Book tells of ages past

 
 
 

A BOOK about Westerkirk in the year 2020/21 is ready and is now on the library website for everyone to see.

Bits and pieces will be added in the future but, if anyone wants to contribute to the book, contact one of the trustees.

While preparing the book, it was discovered that Loganhead cottage was omitted from the book published in 2000 but is, in fact, in the parish and should have been included.

Although, in the past, children from Loganhead walked over the hills to catch the school bus to Westerkirk school, it is now probably more accessible from Wauchope because of all the forestry on the eastern side of the hill.

You can find it if you walk up the forestry road from Arresgill.

The cottage is a ruin now but there is still a nice little meadow in front of it.

It was also interesting to hear from Wattie Rutherford about some of his family members, known as the Lodgegill Rutherfords.

This family spent 50 years at Upper Stennieswater in Westerkirk parish so, perhaps, should have been known as the Stenniewater Rutherfords.

George Rutherford of Lodgegill, which is at the top end of the Tarras valley, was born in 1840 and married Jane Irving of Canonbie, who was born in 1839.

The story goes that when they moved to Upper Stennieswater, Jane refused to unpack for a year, suggesting she was not very happy with the location of her new home.

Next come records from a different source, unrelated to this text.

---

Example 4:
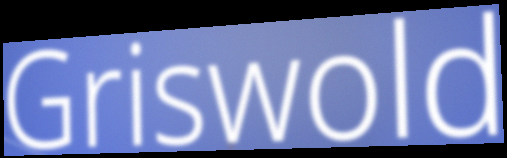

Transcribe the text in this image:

Griswold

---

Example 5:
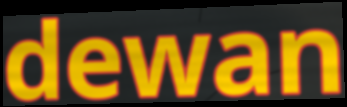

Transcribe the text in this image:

dewan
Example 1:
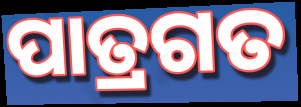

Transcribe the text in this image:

ପାତ୍ରଗତ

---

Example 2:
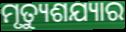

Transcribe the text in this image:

ମୃତ୍ୟୁଶଯ୍ୟାର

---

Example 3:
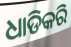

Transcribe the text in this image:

ଧାଡିକରି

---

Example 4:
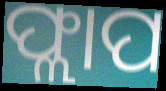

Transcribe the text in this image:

ଫ୍ଲାପ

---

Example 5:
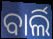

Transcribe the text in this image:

ବାର୍ଲି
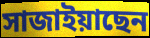
সাজাইয়াছেন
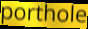
porthole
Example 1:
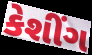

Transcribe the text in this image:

કેશીંગ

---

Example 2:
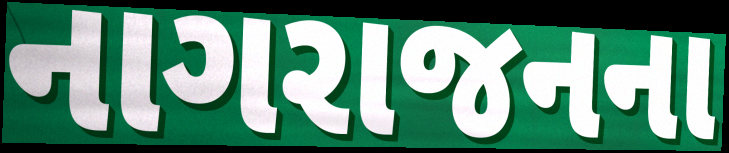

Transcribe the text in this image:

નાગરાજનના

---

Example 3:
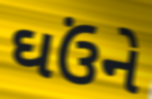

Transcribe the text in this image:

ઘઉંને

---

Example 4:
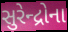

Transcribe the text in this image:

સુરેન્દ્રોના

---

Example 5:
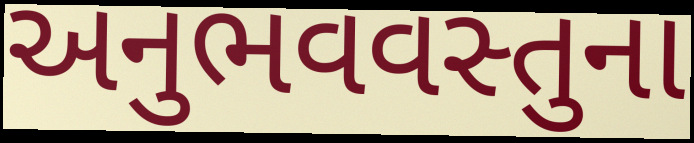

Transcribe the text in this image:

અનુભવવસ્તુના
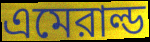
এমেরাল্ড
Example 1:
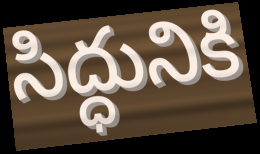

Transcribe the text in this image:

సిద్ధునికి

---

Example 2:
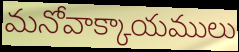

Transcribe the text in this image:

మనోవాక్కాయములు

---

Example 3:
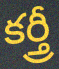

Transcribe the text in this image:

కర్త్రీ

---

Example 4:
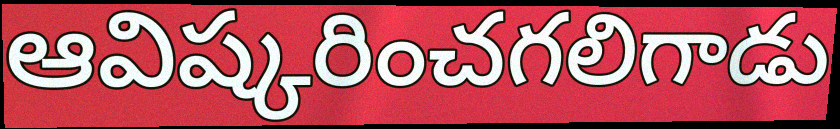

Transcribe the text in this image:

The couple had eight children who all went to school at Glendinning and all the family remained in farming, except Helen, who studied French, spent some time in France and then emigrated.

Initially, she went to Quebec and on to Brooklyn in New York. She had a successful career as a secretary to a Canadian businessman.

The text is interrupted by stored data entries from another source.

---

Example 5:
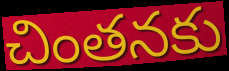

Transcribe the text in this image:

చింతనకు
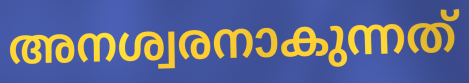
അനശ്വരനാകുന്നത്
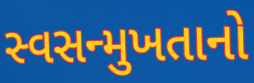
સ્વસન્મુખતાનો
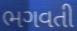
ભગવતી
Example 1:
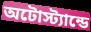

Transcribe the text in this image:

অটোস্ট্যান্ডে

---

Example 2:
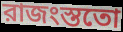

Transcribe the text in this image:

রাজংস্ততো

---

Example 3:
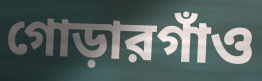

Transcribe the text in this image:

গোড়ারগাঁও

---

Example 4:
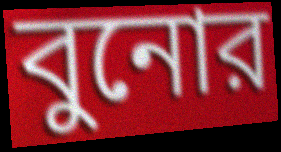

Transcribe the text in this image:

বুনোর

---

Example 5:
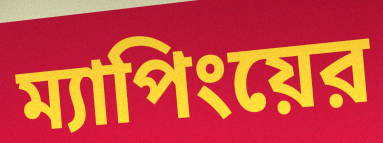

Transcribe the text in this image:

ম্যাপিংয়ের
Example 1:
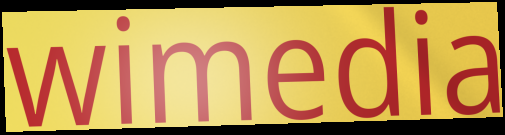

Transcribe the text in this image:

wimedia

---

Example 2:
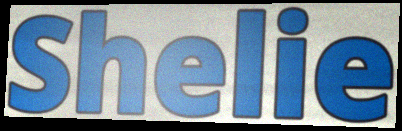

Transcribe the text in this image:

Shelie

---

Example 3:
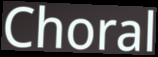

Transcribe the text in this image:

Choral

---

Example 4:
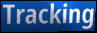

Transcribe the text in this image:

Tracking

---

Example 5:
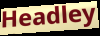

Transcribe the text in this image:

Headley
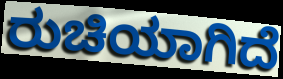
ರುಚಿಯಾಗಿದೆ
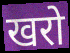
खरो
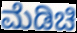
ಮೆಡಿಚಿ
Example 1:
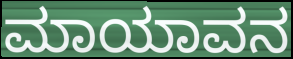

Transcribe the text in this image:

ಮಾಯಾವನ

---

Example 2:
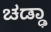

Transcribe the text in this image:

ಚಡ್ಢಾ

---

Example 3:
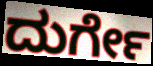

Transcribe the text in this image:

ದುರ್ಗೇ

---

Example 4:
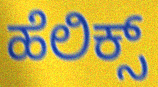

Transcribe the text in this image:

ಹೆಲಿಕ್ಸ್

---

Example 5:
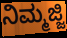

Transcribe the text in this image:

ನಿಮ್ಮಜ್ಜಿ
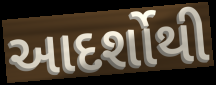
આદર્શોથી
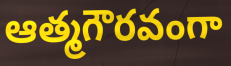
ఆత్మగౌరవంగా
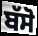
ਬੱਸੋ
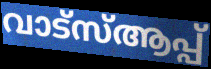
വാട്സ്ആപ്പ്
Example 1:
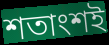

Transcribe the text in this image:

শতাংশই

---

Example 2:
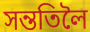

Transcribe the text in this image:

সন্ততিলৈ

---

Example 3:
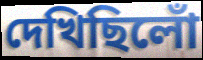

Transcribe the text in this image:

দেখিছিলোঁ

The family at Upper Stennieswater kept cows, pigs and hens and made their own butter.

They bought a barrel of salt herring to keep them over the winter as well as braxy hog (salted hogget).

They varied the diet with a bit of poaching.

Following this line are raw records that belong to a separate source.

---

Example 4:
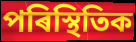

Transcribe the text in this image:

পৰিস্থিতিক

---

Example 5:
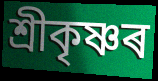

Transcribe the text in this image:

শ্ৰীকৃষ্ণৰ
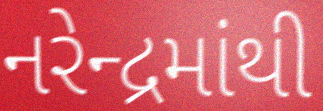
નરેન્દ્રમાંથી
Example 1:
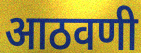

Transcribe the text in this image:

आठवणी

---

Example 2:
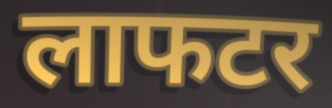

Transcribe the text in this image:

लाफटर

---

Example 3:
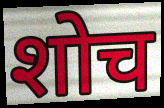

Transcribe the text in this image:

शोच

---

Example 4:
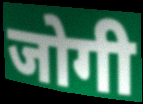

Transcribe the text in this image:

जोगी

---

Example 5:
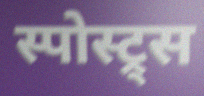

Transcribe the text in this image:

स्पोस्ट्र्स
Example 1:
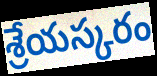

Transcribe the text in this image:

శ్రేయస్కరం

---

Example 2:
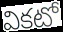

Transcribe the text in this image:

వికటో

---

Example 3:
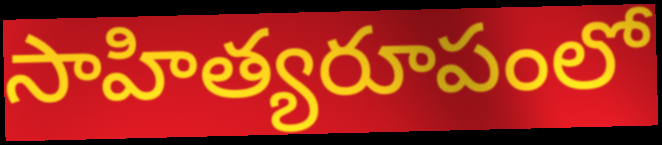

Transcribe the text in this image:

సాహిత్యరూపంలో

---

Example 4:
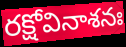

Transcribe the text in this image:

రక్షోవినాశనః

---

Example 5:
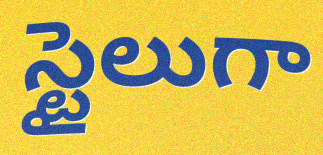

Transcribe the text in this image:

స్టైలుగా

They caught pheasant by threading corn, which the bird was lured to swallow, whereupon it choked on the thread.

The family went out in the morning and picked up the dead birds.

Father George also poached salmon and in 1871 was charged for having 20 unclean salmon in his house. These were salmon which had just spawned.

He was fined £10, a huge amount of money, with 30 shillings costs and spent a couple of days in jail.

There were lots of stories about the family, including one of a plane crash in 1918 when a training plane, made with canvas wings, came down near Holm Farm.

The crash was seen by Wattie Rutherford’s father. Wattie lives at Winterhope.

The plane crashed into a hedge and it remained upside down with the pilot hanging on by his safety straps. He walked away unhurt.

In 2013 Wattie gave the family bible to Westerkirk Library, along with a set of notes about the family.

Mairi Telford Jammeh, who chairs the trust and put the book together, said: “It’s fascinating to hear about life in some of the outlying cottages, many of which are now derelict, and imagine how life was for the families who lived in them.”